As with pretty much all authors, my literary influences are legion. I draw inspiration from all over the place, from things that happen to me or that I see, from movies and TV shows, and of course from books. Ever writer is in one way or another the product of the books they've read, and I've always worn my inspirations proudly, happy to openly tip my hat to the authors and books that have fed into my work. Sometimes they're not easy to credit, as the inspirations come from my subconscious -- for instance, the Little People in the Cirque Du Freak were inspired by the movie Phantasm, but I'd completely forgotten about it when I was writing the book, and it was only year later when I came across it in my DVD collection that I went to myself, "Oh yeah!" But I always knew that The Evil And The Pure was in large part the product of my love for James Ellroy's novels.
Like many people, I came to Ellroy through the movie of L.A. Confidential. I was blown away when I saw it, and swiftly started working my way through his entire back catalogue. Some of his earlier books were very rough around the edges, and he took his curt writing style a bit TOO minimal for my liking in some of his later work, but those classics in the middle... damn, they were great! I loved the speed at which the stories moved, the darkness they explored, the troubled and often unlikeable yet sympathetic characters at the heart of the plots. He usually pinned a story around two or three main characters, and of course they were mostly set in Los Angeles, a city that he probed just as deeply and beautifully as he probed the psyches of his flawed creations.
I was born in London, and although I've spent most of my life in Ireland, I've always bounced back and forth between the two. In the late 90s and early noughties I started spending more time in London than ever before, because as I started to get paid for my writing, I was able to travel more freely. I felt like I wanted to write a novel that served London as a dark love song, in the same way that Ellroy's novels eulogised L.A. And although I'd written most of my books with one main character at the core, I thought it would be an interesting exercise to take a leaf out of Ellroy's books and cast four flawed, evil men as my narrative foils.

- **WORK INSTRUCTIONS**:
a: Reproduce the essay on James Ellroy's influence verbatim from "Like many people, I" to "his flawed creations.".
b: Name every place mentioned in the essay on James Ellroy's influence.

- **DATA ROWS**:
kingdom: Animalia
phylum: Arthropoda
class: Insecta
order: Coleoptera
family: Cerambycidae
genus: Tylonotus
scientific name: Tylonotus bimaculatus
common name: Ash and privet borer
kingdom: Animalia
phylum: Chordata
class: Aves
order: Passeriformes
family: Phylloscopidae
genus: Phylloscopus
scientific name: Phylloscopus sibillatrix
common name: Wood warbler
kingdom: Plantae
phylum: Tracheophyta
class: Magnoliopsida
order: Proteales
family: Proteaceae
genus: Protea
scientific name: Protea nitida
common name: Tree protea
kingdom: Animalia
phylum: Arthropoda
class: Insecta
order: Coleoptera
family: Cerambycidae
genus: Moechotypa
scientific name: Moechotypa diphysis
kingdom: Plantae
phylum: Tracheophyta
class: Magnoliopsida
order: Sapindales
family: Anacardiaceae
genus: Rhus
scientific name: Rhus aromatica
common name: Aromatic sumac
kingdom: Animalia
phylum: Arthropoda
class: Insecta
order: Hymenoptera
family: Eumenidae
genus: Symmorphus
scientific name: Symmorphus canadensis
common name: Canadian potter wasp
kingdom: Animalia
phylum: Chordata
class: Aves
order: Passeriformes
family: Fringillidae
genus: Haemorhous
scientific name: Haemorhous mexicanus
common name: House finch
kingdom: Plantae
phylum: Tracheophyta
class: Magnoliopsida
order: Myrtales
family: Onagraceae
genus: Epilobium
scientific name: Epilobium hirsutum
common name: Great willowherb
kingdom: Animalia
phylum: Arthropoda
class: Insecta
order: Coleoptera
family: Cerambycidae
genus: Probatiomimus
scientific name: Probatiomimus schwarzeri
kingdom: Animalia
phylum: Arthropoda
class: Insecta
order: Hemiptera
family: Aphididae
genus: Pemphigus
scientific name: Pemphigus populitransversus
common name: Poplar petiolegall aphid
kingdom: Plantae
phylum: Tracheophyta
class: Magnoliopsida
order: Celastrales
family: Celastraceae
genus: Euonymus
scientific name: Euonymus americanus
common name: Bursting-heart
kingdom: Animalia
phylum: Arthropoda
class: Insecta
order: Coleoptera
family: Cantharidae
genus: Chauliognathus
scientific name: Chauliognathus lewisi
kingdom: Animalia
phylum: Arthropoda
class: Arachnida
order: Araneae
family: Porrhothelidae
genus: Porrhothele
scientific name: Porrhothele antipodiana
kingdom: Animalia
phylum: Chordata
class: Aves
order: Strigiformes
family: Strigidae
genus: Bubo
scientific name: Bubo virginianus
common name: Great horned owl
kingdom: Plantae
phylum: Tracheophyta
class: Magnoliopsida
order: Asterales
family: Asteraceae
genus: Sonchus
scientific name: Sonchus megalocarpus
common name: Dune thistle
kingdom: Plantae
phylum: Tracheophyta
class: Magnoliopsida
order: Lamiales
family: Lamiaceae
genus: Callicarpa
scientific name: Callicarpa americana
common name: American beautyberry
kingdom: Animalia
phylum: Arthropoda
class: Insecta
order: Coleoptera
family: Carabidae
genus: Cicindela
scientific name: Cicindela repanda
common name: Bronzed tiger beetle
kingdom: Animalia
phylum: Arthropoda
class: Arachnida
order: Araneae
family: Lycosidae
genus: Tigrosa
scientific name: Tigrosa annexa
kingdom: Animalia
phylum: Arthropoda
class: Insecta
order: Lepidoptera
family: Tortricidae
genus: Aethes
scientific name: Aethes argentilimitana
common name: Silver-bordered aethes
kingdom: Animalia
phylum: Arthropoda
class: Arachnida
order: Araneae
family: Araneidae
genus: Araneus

- **THE ANSWERS**:
a:
Like many people, I came to Ellroy through the movie of L.A. Confidential. I was blown away when I saw it, and swiftly started working my way through his entire back catalogue. Some of his earlier books were very rough around the edges, and he took his curt writing style a bit TOO minimal for my liking in some of his later work, but those classics in the middle... damn, they were great! I loved the speed at which the stories moved, the darkness they explored, the troubled and often unlikeable yet sympathetic characters at the heart of the plots. He usually pinned a story around two or three main characters, and of course they were mostly set in Los Angeles, a city that he probed just as deeply and beautifully as he probed the psyches of his flawed creations.

b: London, Ireland, Los Angeles (L.A.)